Design Considerations

Tip

This page explains how deface simplifies the data and eliminates redundant fields while ensuring that all content is preserved. It may be more approachable if you first run the tool and compare input to output.

The design and implementation of deface adhere to three principles:

  1. Preserve independent semantic concepts as records. Also preserve all key, value pairs within those records. Critically, the immediate key of a semantically relevant value does not change.

  2. Simplify the data: Eliminate unnecessary structure as well as obviously redundant values. The latter may involve reconciling fields with different names in different records.

  3. Strictly validate all inputs and fail immediately when data diverges from expectation. The presence of unknown or unexpected fields must trigger a validation failure.

The preservation principle applies to the leaves of the JSON graph, that is, keys with scalar values including text, and to interior nodes that are meaningful in the domain of social media posts, e.g., not only posts themselves but also media, events, or locations. At the same time, they do not include artifacts of Facebook’s fairly elaborate JSON encoding. For example, a post’s attachments and data keys, if present, have lists of singleton objects as values. Each nested singleton object is a key, value pair representing a property of the post, with some keys appearing in multiple singleton objects to specify multiple values.

{
  "timestamp": 946684799,
  "data": [
    {
      "post": "Let's party like it's 1999!"
    },
    {
      "update_timestamp": 946684800
    }
  ]
}

The obvious and more concise alternative is to add all keys to the post object itself and to use lists of values where the more elaborate encoding repeats a key.

{
  "timestamp": 946684799,
  "post": "Let's party like it's 1999!",
  "update_timestamp": 946684800
}

The simplification principle also applies to the attachments and data introduced above because they aren’t meaningful in the domain of social media posts. A more subtle application of the simplification principle are places in the original Facebook post data: Such locations are included amongst a post’s attachments and their coordinate attributes are nested objects with the latitude and longitude. Since coordinates and locations are related rather than independent concepts, the simplification principle does apply. The corresponding transform removes the nested object after hoisting its contents into the outer object.
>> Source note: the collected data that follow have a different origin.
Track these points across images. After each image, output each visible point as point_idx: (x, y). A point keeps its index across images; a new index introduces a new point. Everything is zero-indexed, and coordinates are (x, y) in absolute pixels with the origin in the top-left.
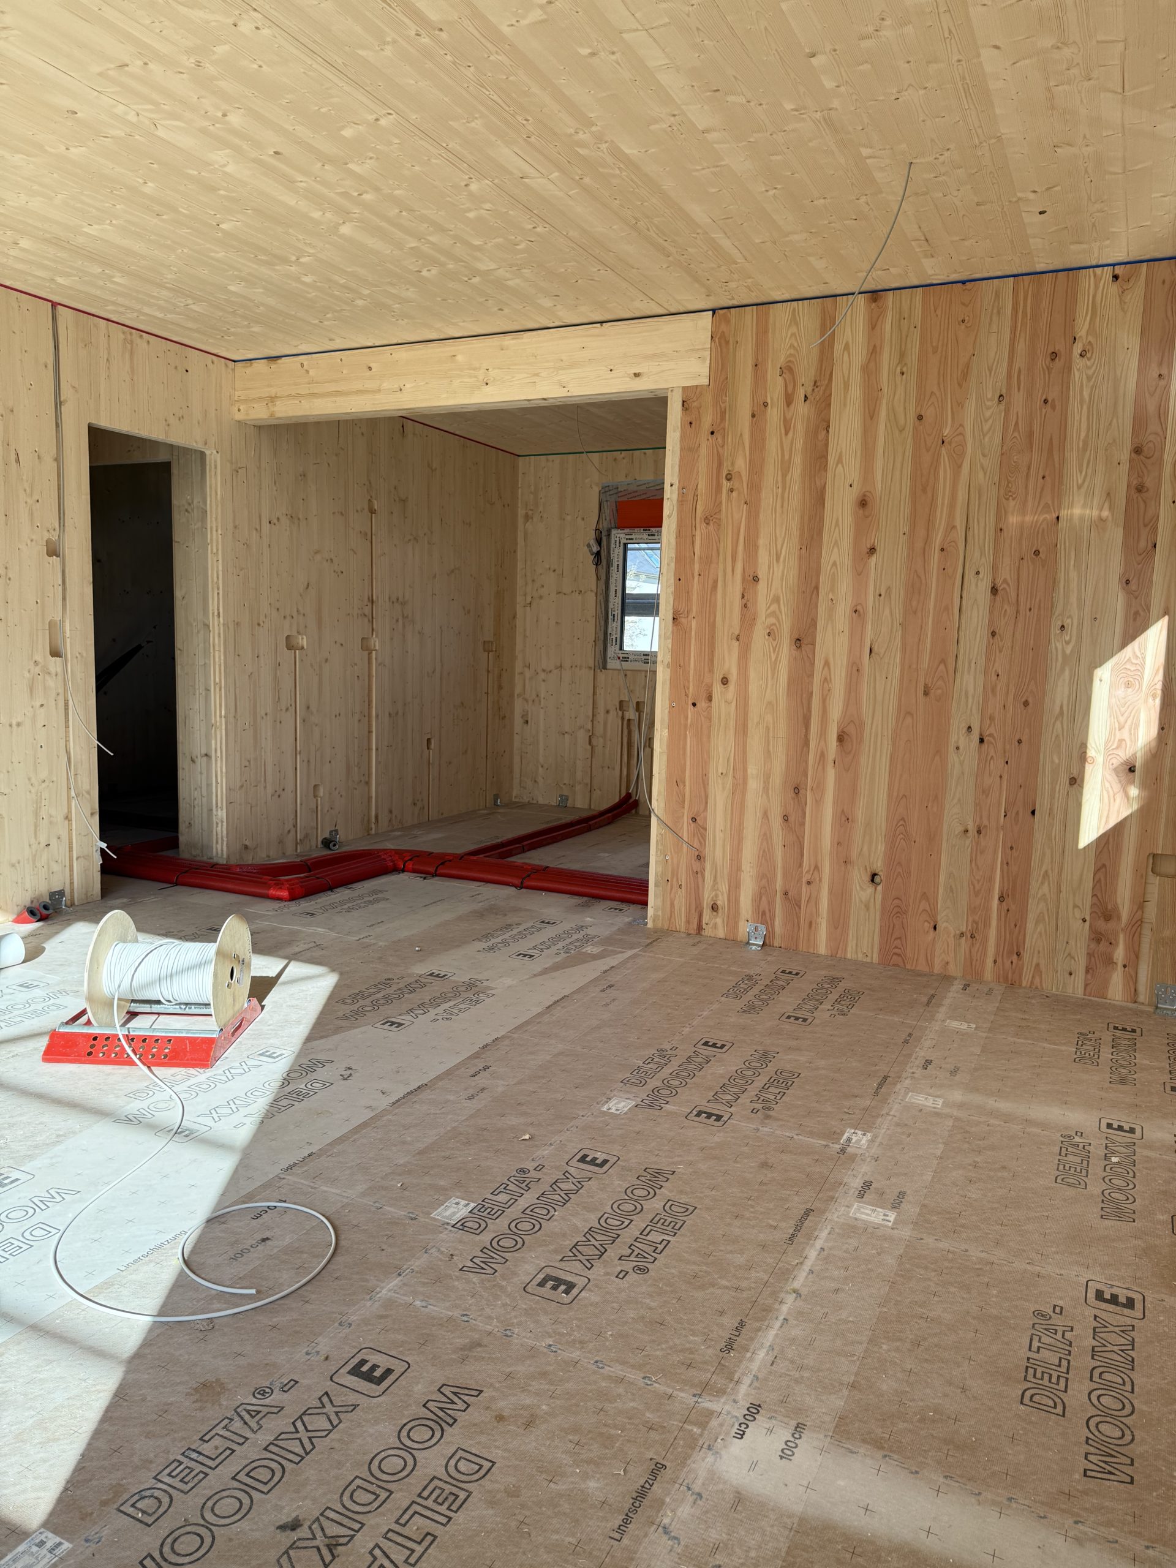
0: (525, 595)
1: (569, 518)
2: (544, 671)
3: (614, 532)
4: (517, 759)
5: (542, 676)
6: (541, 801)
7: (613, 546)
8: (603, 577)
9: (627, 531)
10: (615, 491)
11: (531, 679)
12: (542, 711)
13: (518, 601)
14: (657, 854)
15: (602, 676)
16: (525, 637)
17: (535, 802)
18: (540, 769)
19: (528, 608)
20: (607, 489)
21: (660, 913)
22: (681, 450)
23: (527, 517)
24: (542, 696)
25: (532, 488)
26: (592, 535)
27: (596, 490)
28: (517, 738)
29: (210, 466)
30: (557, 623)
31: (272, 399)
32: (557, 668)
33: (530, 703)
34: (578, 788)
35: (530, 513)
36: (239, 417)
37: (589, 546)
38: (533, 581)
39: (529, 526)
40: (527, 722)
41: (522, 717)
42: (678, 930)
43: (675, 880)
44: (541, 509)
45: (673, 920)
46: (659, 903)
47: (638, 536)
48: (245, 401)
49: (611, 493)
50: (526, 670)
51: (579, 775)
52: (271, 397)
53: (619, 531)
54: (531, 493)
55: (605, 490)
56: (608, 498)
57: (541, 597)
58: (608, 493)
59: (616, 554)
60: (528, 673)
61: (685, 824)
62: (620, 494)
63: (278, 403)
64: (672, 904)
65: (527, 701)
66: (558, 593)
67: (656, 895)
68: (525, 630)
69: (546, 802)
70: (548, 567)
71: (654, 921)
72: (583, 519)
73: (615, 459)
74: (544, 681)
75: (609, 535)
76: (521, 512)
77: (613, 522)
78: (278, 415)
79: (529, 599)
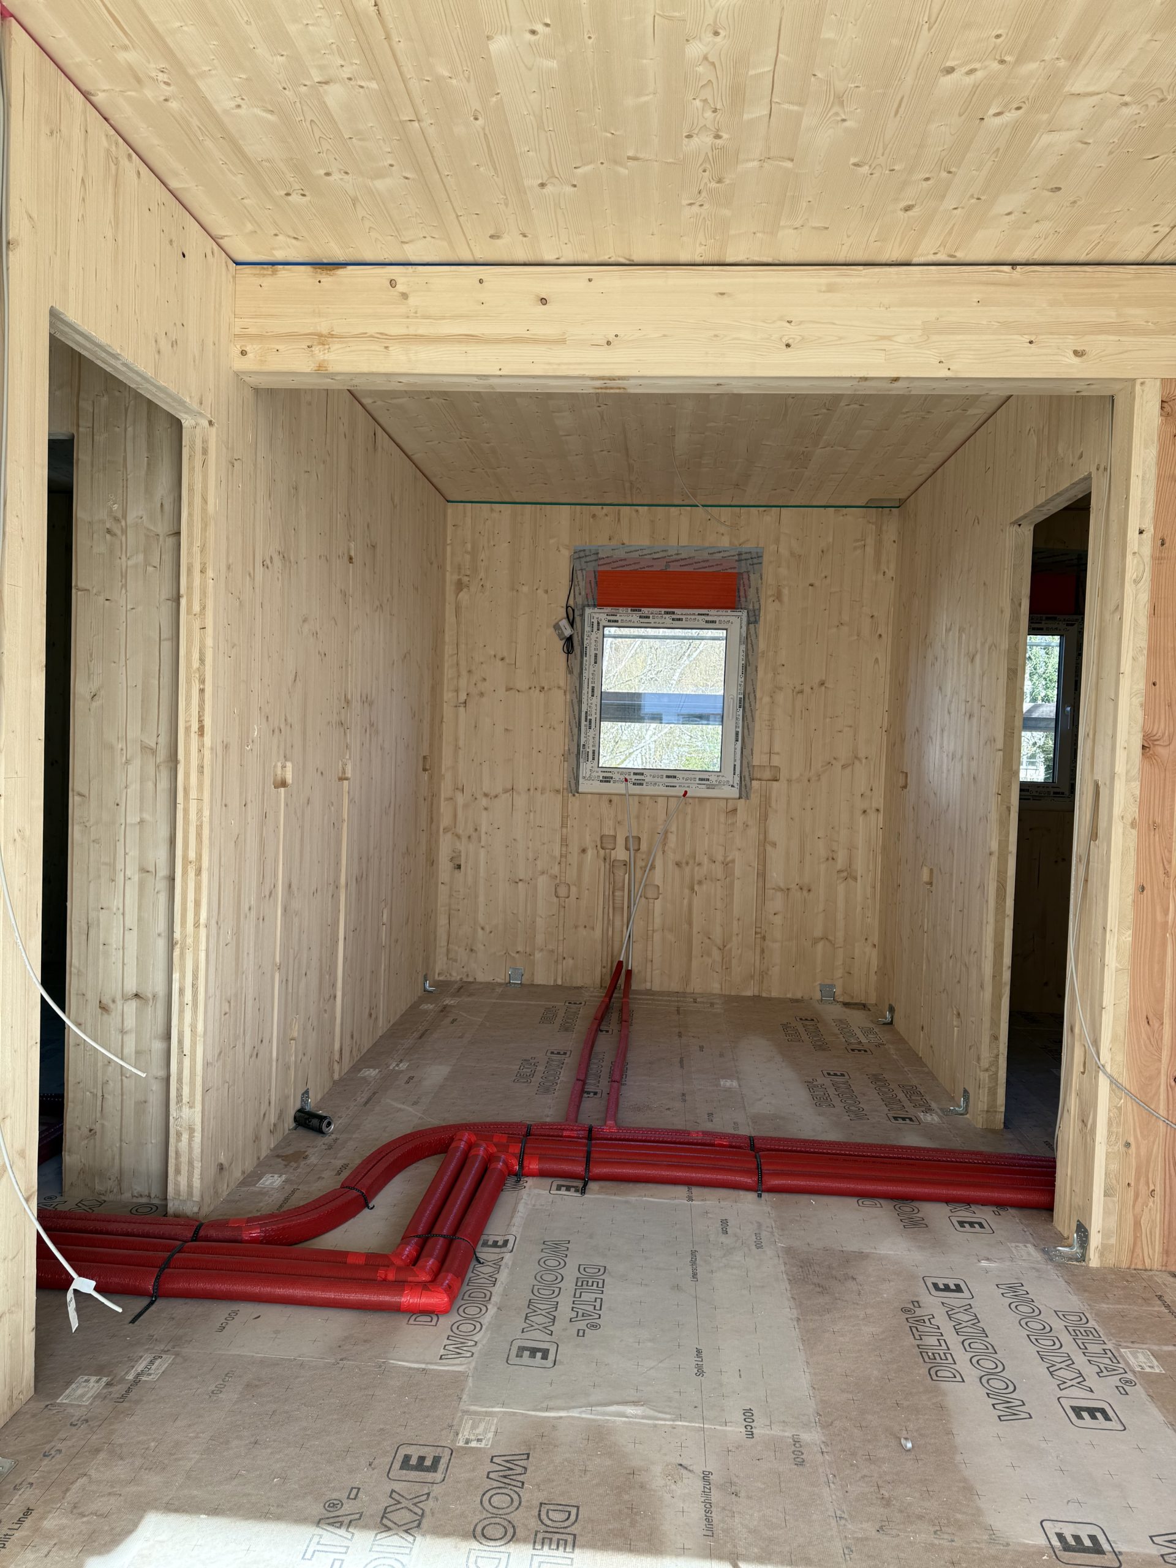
0: (457, 691)
1: (525, 589)
2: (486, 795)
3: (588, 611)
4: (442, 921)
5: (484, 802)
6: (481, 977)
7: (587, 628)
8: (576, 671)
9: (608, 610)
10: (594, 557)
11: (466, 806)
12: (482, 853)
13: (445, 698)
14: (1108, 1142)
15: (574, 803)
16: (457, 748)
17: (471, 979)
18: (480, 932)
19: (462, 709)
20: (582, 554)
21: (1113, 1241)
22: (1159, 477)
23: (460, 586)
24: (483, 830)
25: (469, 546)
26: (562, 612)
27: (566, 553)
28: (443, 891)
29: (192, 448)
30: (506, 730)
31: (323, 339)
32: (506, 791)
33: (464, 840)
34: (538, 955)
35: (465, 579)
36: (241, 364)
37: (557, 627)
38: (470, 671)
39: (464, 596)
40: (459, 867)
41: (452, 860)
42: (1148, 1266)
43: (1142, 1180)
44: (482, 575)
45: (1138, 1250)
46: (1113, 1222)
47: (624, 618)
48: (259, 337)
49: (588, 559)
50: (459, 794)
51: (540, 939)
52: (320, 335)
53: (596, 610)
54: (467, 552)
55: (579, 555)
56: (584, 566)
57: (482, 694)
58: (584, 560)
59: (590, 641)
60: (460, 799)
61: (1163, 1088)
62: (601, 562)
63: (334, 347)
64: (1137, 1224)
65: (458, 837)
66: (508, 689)
67: (1107, 1212)
68: (456, 739)
69: (489, 979)
70: (493, 653)
71: (1102, 1255)
72: (546, 592)
73: (594, 516)
74: (486, 809)
75: (582, 615)
76: (451, 578)
77: (590, 597)
78: (334, 368)
79: (463, 697)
In addition to the encoding being already rather elaborate, Facebook’s post data contains a surprising amount of duplicated data. For example:

  • Posts containing several photos and/or videos may be represented as that many post objects with identical timestamp and post body but different media objects describing those photos and/or videos.

  • All of a post’s media objects may have the same description, which may also be the same as the post body.

  • Very few posts have more than one place. If they do, they usually have two locations that differ only in url, with one location object having None and the other having a string value.

In all these cases, the simplification principle applies, but the implementation must take care to preserve all information. For example, when combining media objects, that means distinguishing them by uri, the path to the actual photo or video, while also ensuring that the other attributes don’t gratuitously diverge. When hoisting descriptions from media objects to posts, that means ensuring that all of a post’s media have the same description. And when removing redundant locations, that means not dropping the one with the URL.

The validation principle goes beyond the preservation principle by requiring human intervention when the original Facebook data deviates from the expected schema. More permissive designs such as protocol buffers are certainly feasible but critically depend on common rules for compatible schema evolution. That is not feasible for this use case and hence the only reasonable option is to disallow automatic schema evolution. Since posts are independent top-level entities, that doesn’t mean to terminate post processing upon first failure. We can still process the remaining posts, one at a time. The validation principle would suggest not saving such a partial result. But pragmatic concerns point towards users having that option. After all, having some posts seems better than having none posts.

Tip

More detailed notes on the different entities potentially belonging to a post as well as on individual attributes are included in the API documentation for deface.model, which defines deface’s schema.